▸ **DIRECTIONS**
Copy out every line of text in the items below word for word, leaving out the pictures.

▸ **DATASET RECORDS**
--

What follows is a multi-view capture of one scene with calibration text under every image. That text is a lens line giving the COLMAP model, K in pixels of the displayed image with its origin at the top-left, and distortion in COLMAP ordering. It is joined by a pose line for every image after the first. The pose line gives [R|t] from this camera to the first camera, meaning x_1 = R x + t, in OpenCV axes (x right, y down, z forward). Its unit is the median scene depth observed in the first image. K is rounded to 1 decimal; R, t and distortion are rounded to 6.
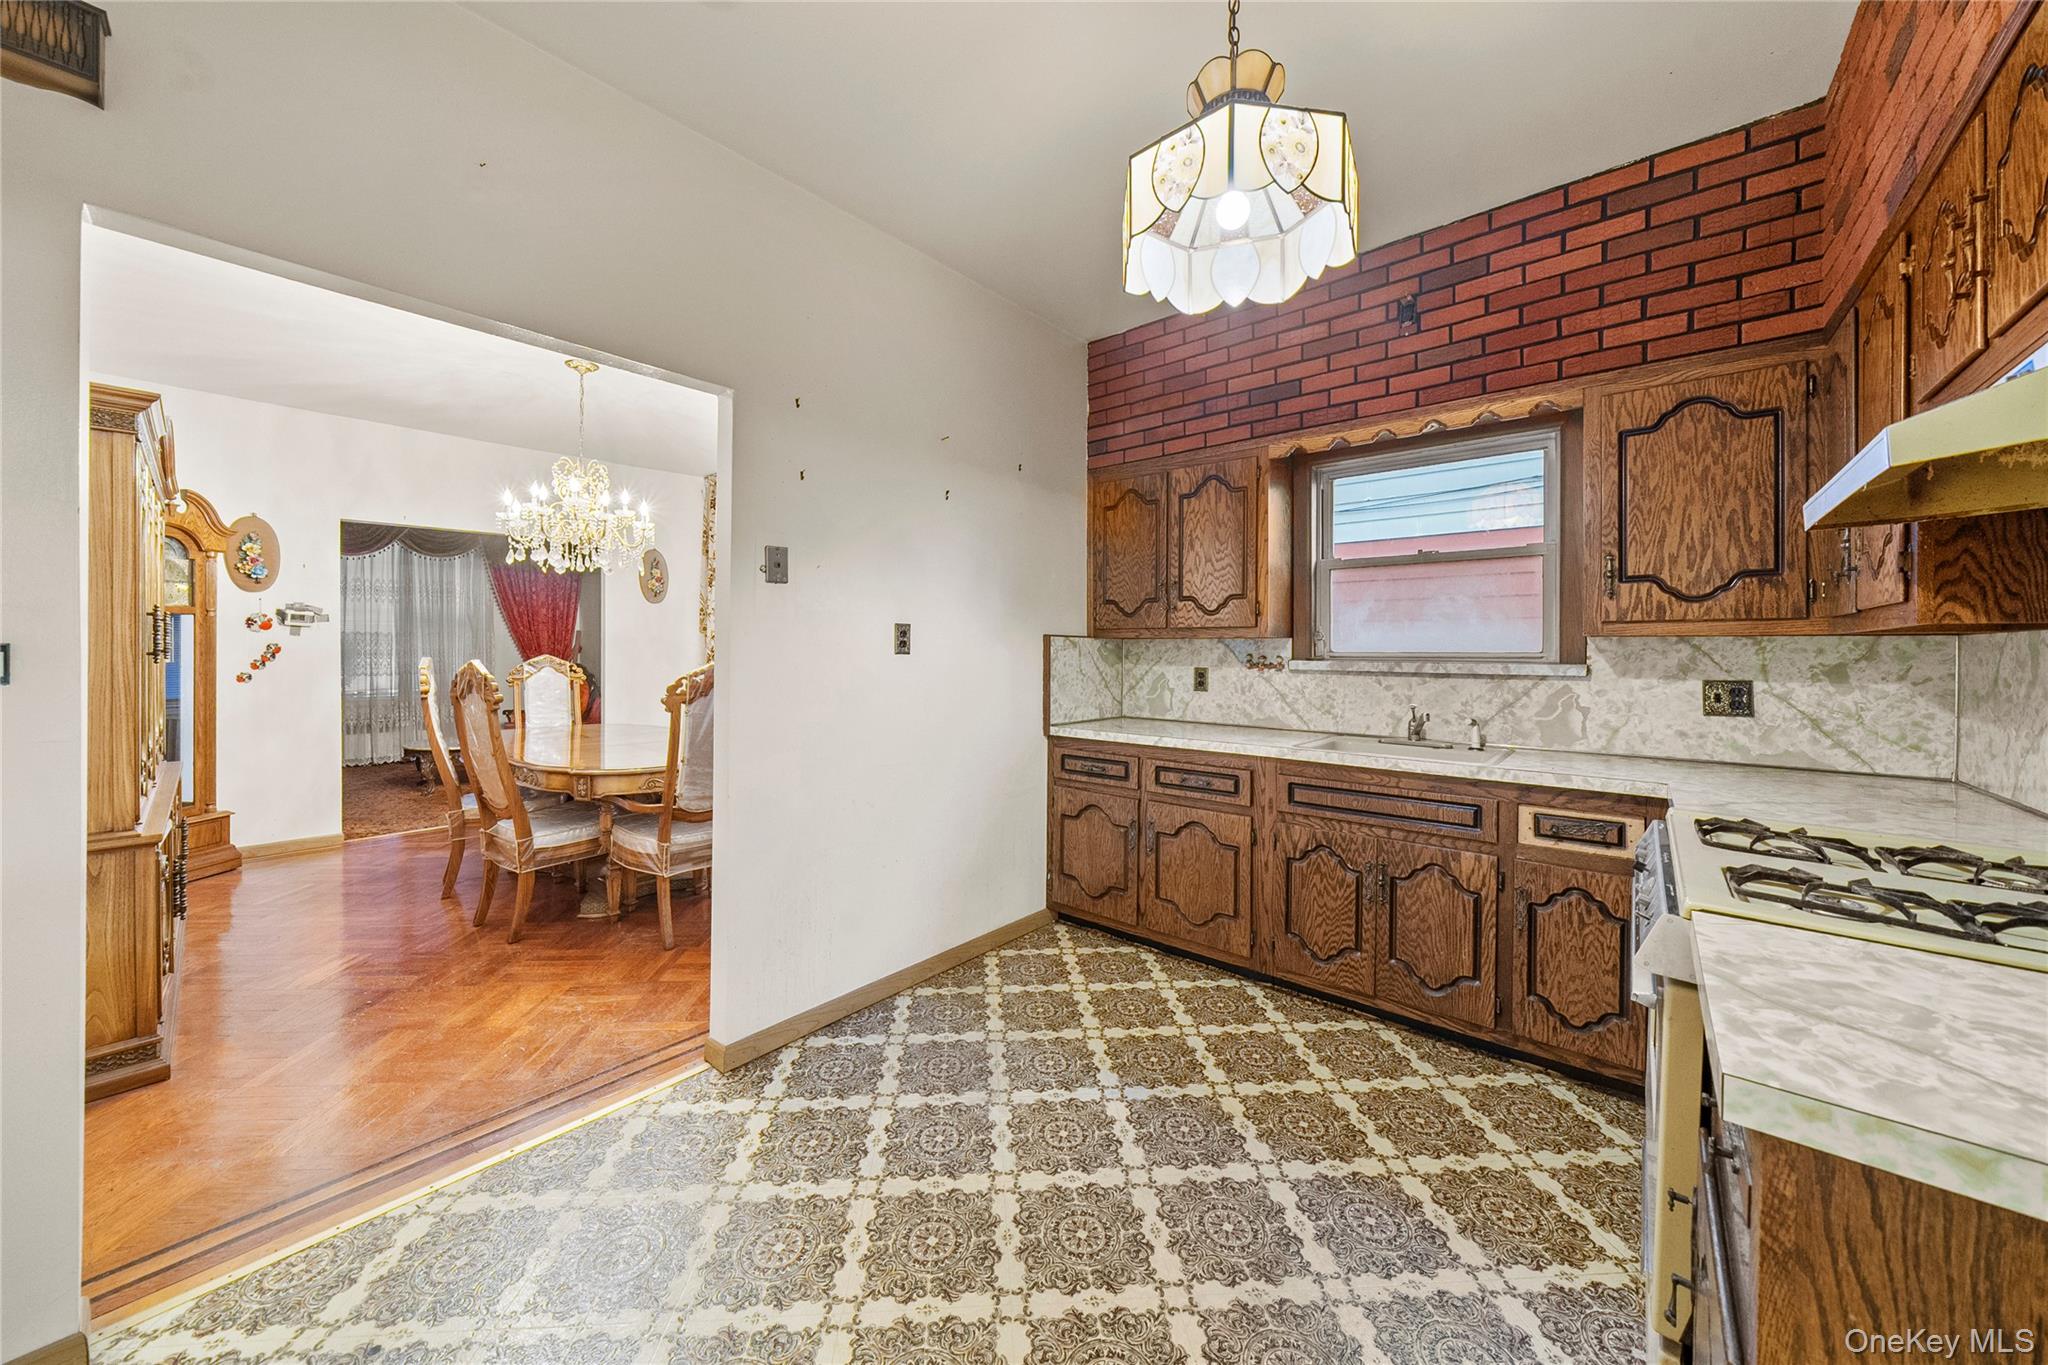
lens RADIAL K [[711.3, 0, 1053.1], [0, 711.3, 659.6], [0, 0, 1]] dist [-0.000161, 0.000025]
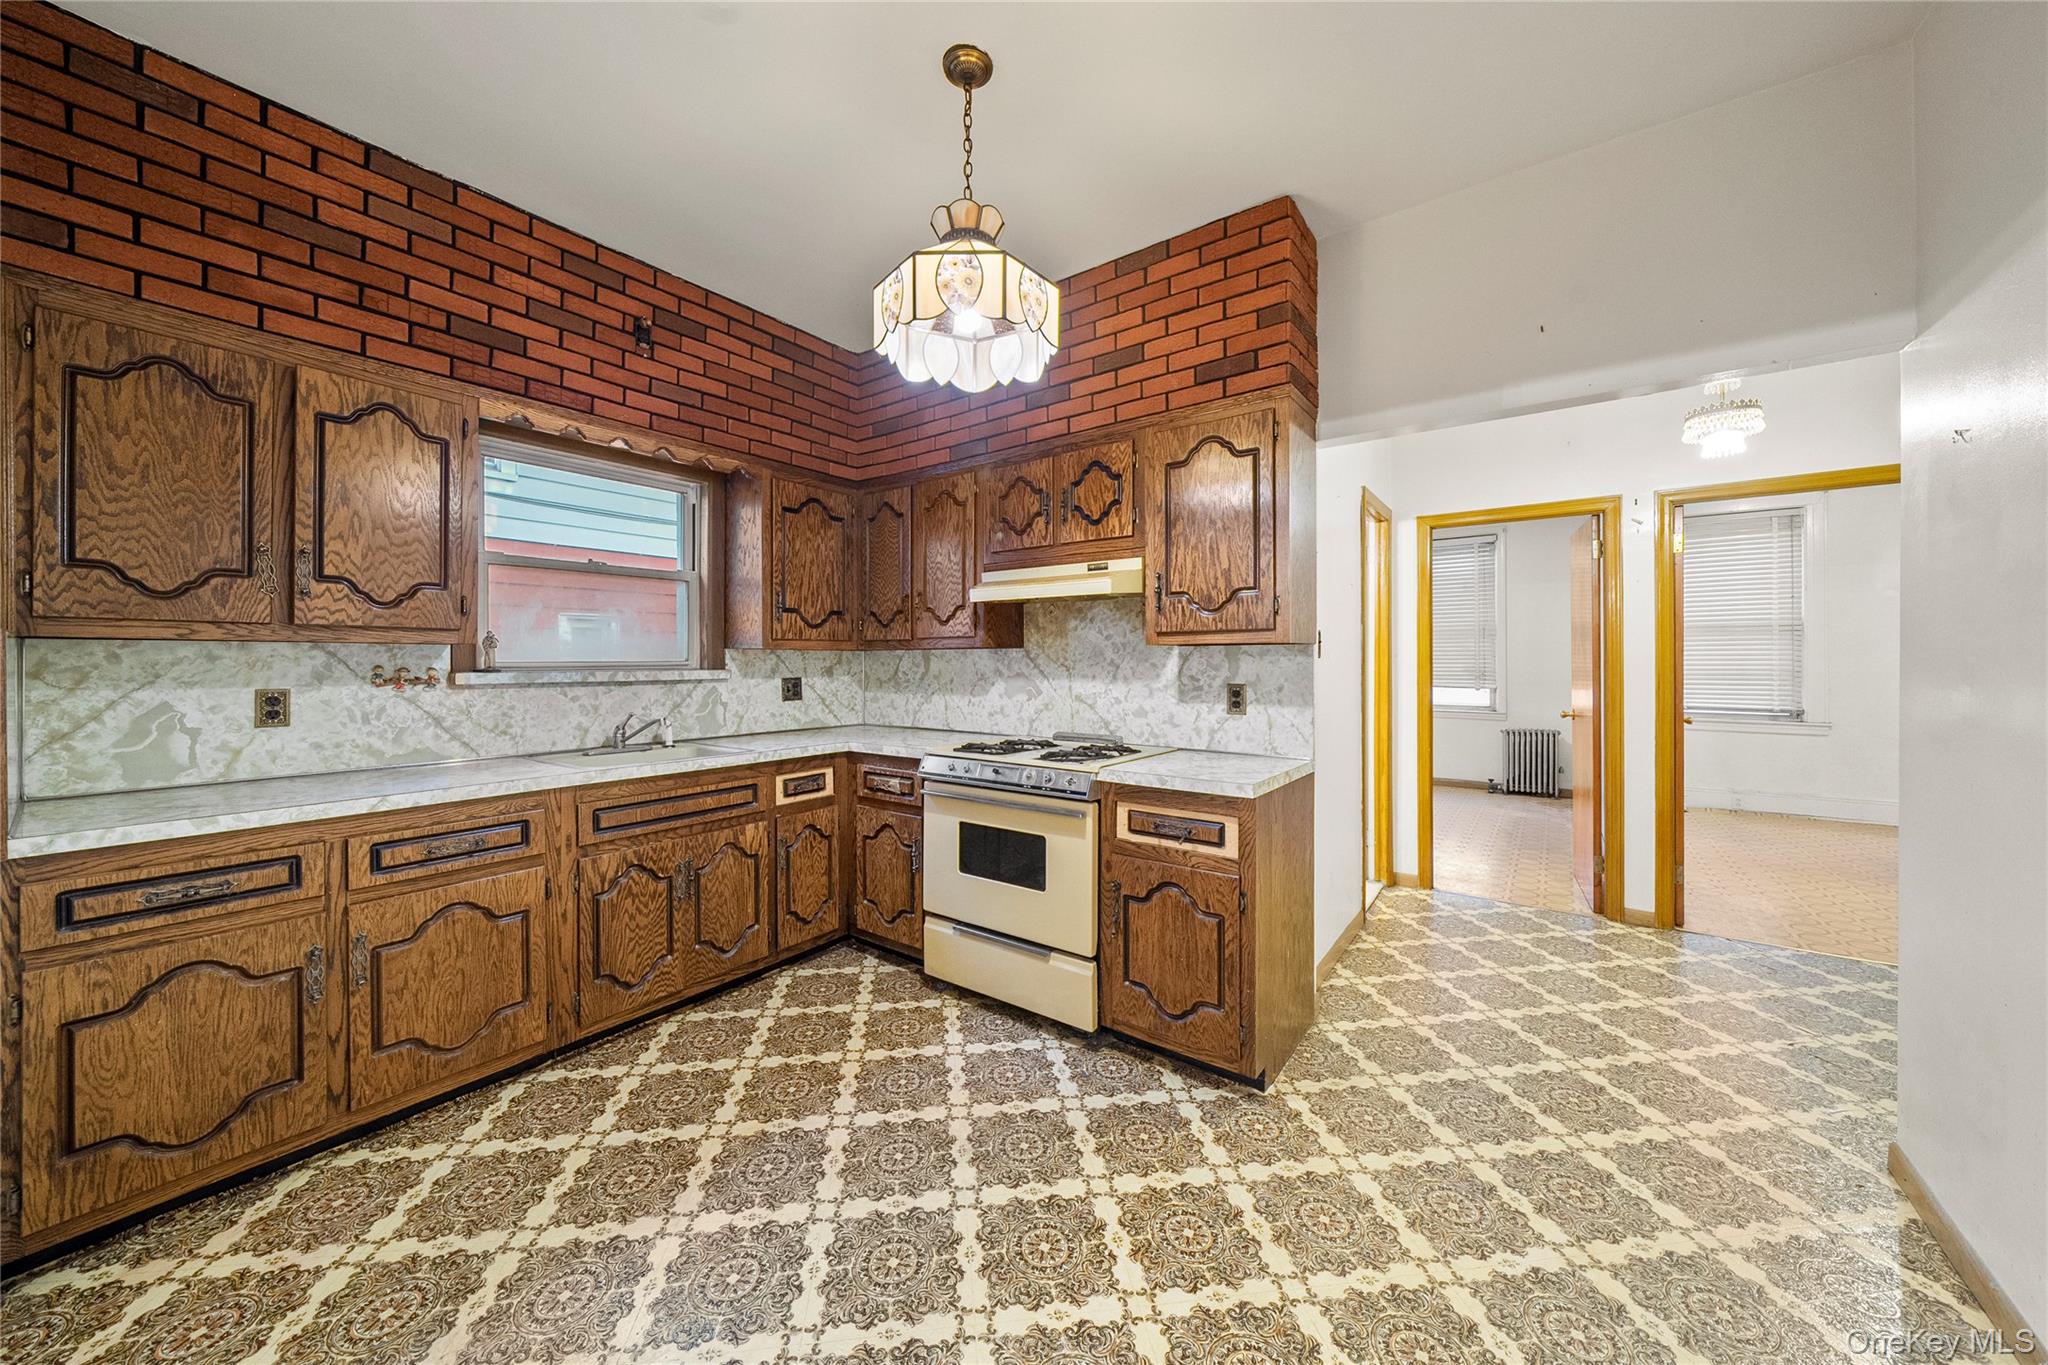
lens RADIAL K [[711.3, 0, 1053.1], [0, 711.3, 659.6], [0, 0, 1]] dist [-0.000161, 0.000025]
pose [[-0.068794, -0.005307, 0.997617, -0.518028], [0.013203, 0.999893, 0.006230, -0.010295], [-0.997544, 0.013600, -0.068717, 0.427455]]
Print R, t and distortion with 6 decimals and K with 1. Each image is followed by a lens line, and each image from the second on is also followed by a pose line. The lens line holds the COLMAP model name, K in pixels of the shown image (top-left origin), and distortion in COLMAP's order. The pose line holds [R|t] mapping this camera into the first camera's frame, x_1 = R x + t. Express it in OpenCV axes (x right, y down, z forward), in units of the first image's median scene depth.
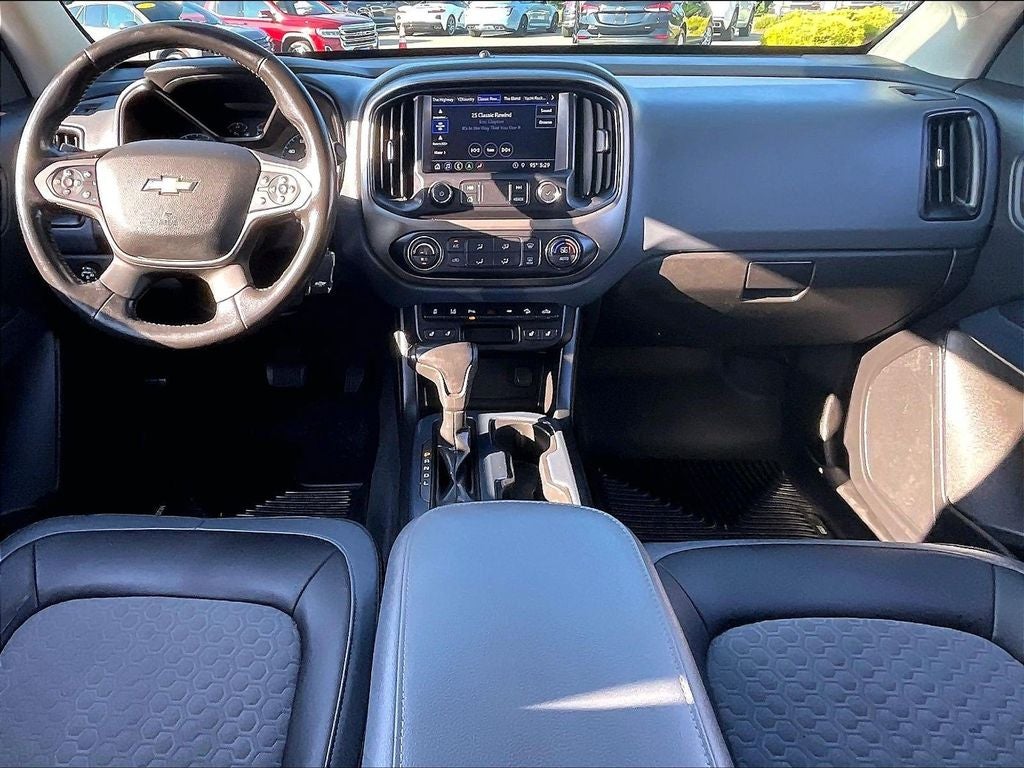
lens RADIAL K [[793.3, 0, 489.5], [0, 793.3, 434.9], [0, 0, 1]] dist [0.013960, -0.024751]
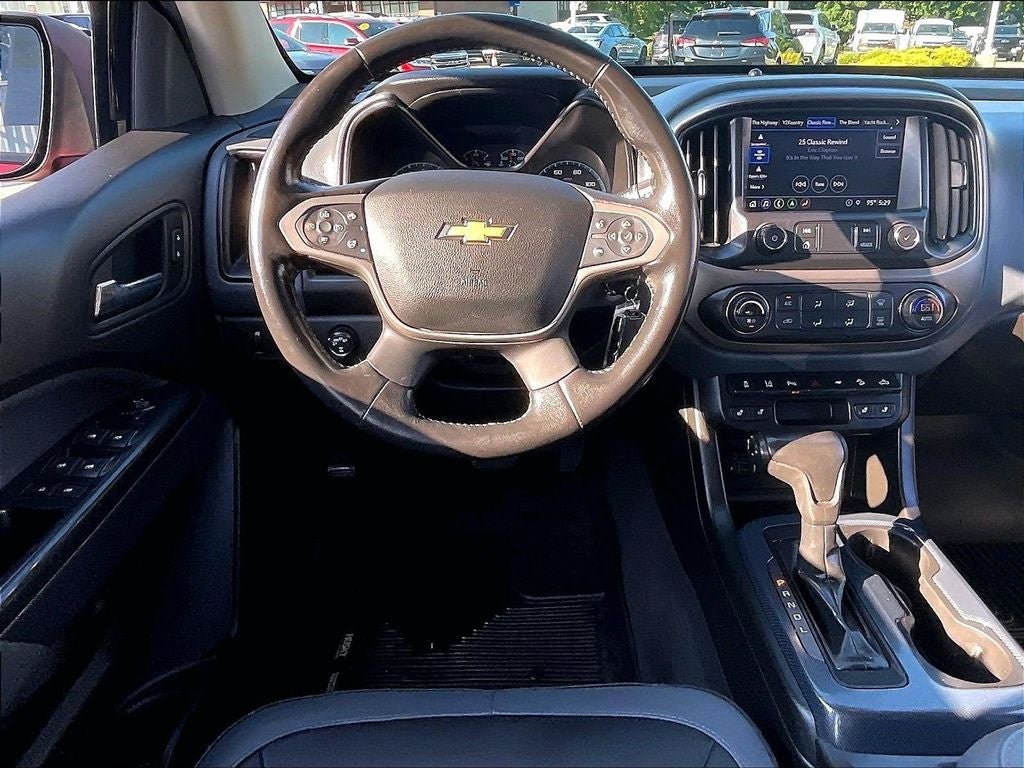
lens RADIAL K [[793.3, 0, 556.6], [0, 793.3, 370.7], [0, 0, 1]] dist [0.013960, -0.024751]
pose [[0.996452, -0.015439, 0.082731, -0.337477], [0.024441, 0.993749, -0.108927, -0.094024], [-0.080532, 0.110563, 0.990601, 0.257161]]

--

▸ **REPLY**
What follows is a multi-view capture of one scene with calibration text under every image. That text is a lens line giving the COLMAP model, K in pixels of the displayed image with its origin at the top-left, and distortion in COLMAP ordering. It is joined by a pose line for every image after the first. The pose line gives [R|t] from this camera to the first camera, meaning x_1 = R x + t, in OpenCV axes (x right, y down, z forward). Its unit is the median scene depth observed in the first image. K is rounded to 1 decimal; R, t and distortion are rounded to 6.
lens RADIAL K [[711.3, 0, 1053.1], [0, 711.3, 659.6], [0, 0, 1]] dist [-0.000161, 0.000025]
lens RADIAL K [[711.3, 0, 1053.1], [0, 711.3, 659.6], [0, 0, 1]] dist [-0.000161, 0.000025]
pose [[-0.068794, -0.005307, 0.997617, -0.518028], [0.013203, 0.999893, 0.006230, -0.010295], [-0.997544, 0.013600, -0.068717, 0.427455]]
Print R, t and distortion with 6 decimals and K with 1. Each image is followed by a lens line, and each image from the second on is also followed by a pose line. The lens line holds the COLMAP model name, K in pixels of the shown image (top-left origin), and distortion in COLMAP's order. The pose line holds [R|t] mapping this camera into the first camera's frame, x_1 = R x + t. Express it in OpenCV axes (x right, y down, z forward), in units of the first image's median scene depth.
lens RADIAL K [[793.3, 0, 489.5], [0, 793.3, 434.9], [0, 0, 1]] dist [0.013960, -0.024751]
lens RADIAL K [[793.3, 0, 556.6], [0, 793.3, 370.7], [0, 0, 1]] dist [0.013960, -0.024751]
pose [[0.996452, -0.015439, 0.082731, -0.337477], [0.024441, 0.993749, -0.108927, -0.094024], [-0.080532, 0.110563, 0.990601, 0.257161]]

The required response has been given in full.